Canpolat'ın kararı temyiz etmesi bekleniyor. Karar, Yargıtay Ceza Genel Kurulu'nda da değişmezse, eski Başsavcı cezaevine girmeyecek, ancak sabıkalı hale gelecek. Yargıtay Başsavcılığı'nın cezanın ertelenmesini araştıracağı öğrenildi.
Bakanlık pes etmedi
Canpolat'ın emekliye ayrılmasının ardından Adalet Bakanlığı, başlattığı soruşturma sonunda Canpolat'ın yargılanması gerektiğine karar verdi. İstanbul 1. Ağır Ceza Mahkemesi ise bakanlığın bu kararının yerinde olmadığına hükmetti. Bakanlığın yaptığı itiraz da Eyüp Ağır Ceza Mahkemesi'nden döndü. Olayın peşini bırakmayan Çiçek, yazılı emir yetkisini kullanarak konuyu Yargıtay'a taşıdı. Yargıtay Başsavcılığı da tebliğnamesinde, Canpolat'ın "kişisel duygulara kapılarak görev yaptığı kanısı uyandırdığı"nı belirtti. Yargıtay 4. Ceza Dairesi de başsavcılığın görüşünü yerinde bularak, Eyüp Ağır Ceza Mahkemesi'nin kararını bozdu ve Canpolat hakkında yargılama süreci başladı.
'Beyoğlu'nda Susurluk'
Tekstilci Hacı Erdoğan, 9 Kasım 2005'te Turan Çevik'e ait Karaköy'deki Birlik Metal'de öldürüldü. Cinayetin ardından Çevik, oğlu Ahmet Hilmi Çevik ve damadı Erkan Yıldız'la birlikte tutuklandı. Ancak, Beyoğlu Cumhuriyet Başsavcısı Ünal Canpolat, "tutuksuz yargılanma" talepleri üç ayrı mahkeme tarafından reddedilen sanıkları, özel yetkisini kullanarak serbest bıraktı. Tahliyeyi duyuran Milliyet, Çevik'in oğlu ile başsavcının oğlu Berkay Canpolat'ın Birlik Metal'e ortak olduklarını kanıtladı.

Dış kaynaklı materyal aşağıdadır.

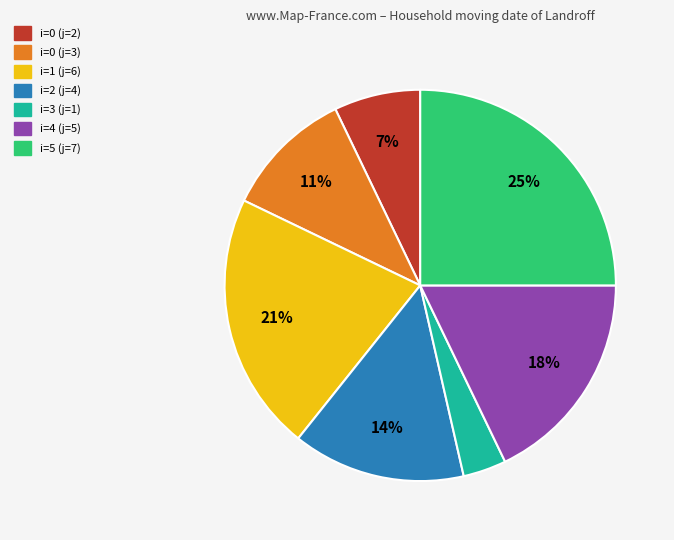

Is there any slice that represents more than half of the pie?

No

Bu belgeleri, Canpolat ve dönemin İstanbul Emniyet Müdür Yardımcısı Hasan Adak'ın, Çevik'in kızıyla evlenen sanık Erkan Yıldız'ın nikâh şahitliğini yaptığını gösteren fotoğraflar izledi. HSYK tarafından görevden alınan Canpolat emekliye ayrılırken, dosyaya giren telefon kayıtlarında Erdoğan için, "Erkan'la Hilmi vurdu, geberdi o.. çocuğu. Vurmayacağım da ne yapacağım" dediği belirlenen Çevik hakkında Adalet Bakanlığı'nın talebi üzerine soruşturma başlatıldı. Ancak Beyoğlu Başsavcıvekili Selim Ulaş, Çevik hakkında "takipsizlik" kararı verdi ve Çevik cinayet davasında "sanık" olmadı.
Hacı Erdoğan'ın ailesinin avukatı Hasan Bilgeç, "Canpolat'ın taraflı tutumu yargı kararıyla kesinleşti. Çevik, emekli Başsavcı'nın gayretleriyle sanık olmaktan kurtuldu. Soruşturmanın genişletilmesini isteyeceğiz. Çevik'in davaya dahil edilmesi ve tutuksuz yargılanan sanıkların tutuklanması gerekmektedir" dedi.